There are many reasons that bookselling has arrived to the point we are at: ScoutPal; discussion boards where every Joe Blow and his dog are welcomed with open arms and pages full of helpful information; Amazon inviting its customers to sell their past purchases; Antiques Road Show, HGTV and the like; penny books, megalisters, auto-repricers and as the King said, etcetera, etcetera, etcetera. Don't even get me started on the fact that every person not in the know thinks bookselling is an easy way to make money. Sheesh!!! Talk about hard work- both physical and mental.

Booksellers have also been offered other listing options, like ABBookman's
Collectors Book Market and IOBA's (only for members) but these options were considered too new, too small, too powerless, or whatever the excuse of the day is/was. Everyone (or nearly) crawled back to eBay after the category changes and Item Specifics. Then there was Alibris and their changes and fee collecting. If memory serves me correctly, those who jumped ship from Alibris went to ABE and/or Biblio. Constant complaints about Amazon glitches haven't chased away the hordes, either. I hardly see how ABE is any different from the three (of many) examples I used. Times are harder for the big dawgs, too.

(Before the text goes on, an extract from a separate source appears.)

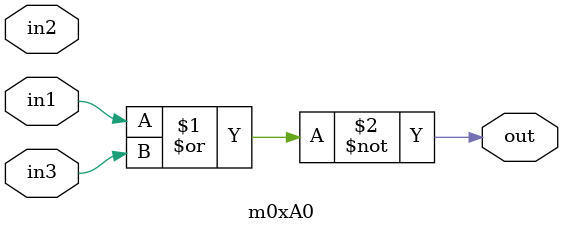
<source format=v>
module m0xA0 (input in2, in1, in3, output out);


	nor (out, in1, in3);

endmodule

</source>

"Bookmen" (Sorry ladies- but we're included here, too.) with principles should support the likes of IOBA, Biblio,
Tomfolio, Collectors Book Market and other similar sites. Yes, the whines about low/no sales will be voiced regarding these sites. Whether true or not, every site has to start somewhere building its online inventory and reputation. ABE did not always have the size and stature it does now!

Any and all corrections, observations, experiences or opinions are welcome.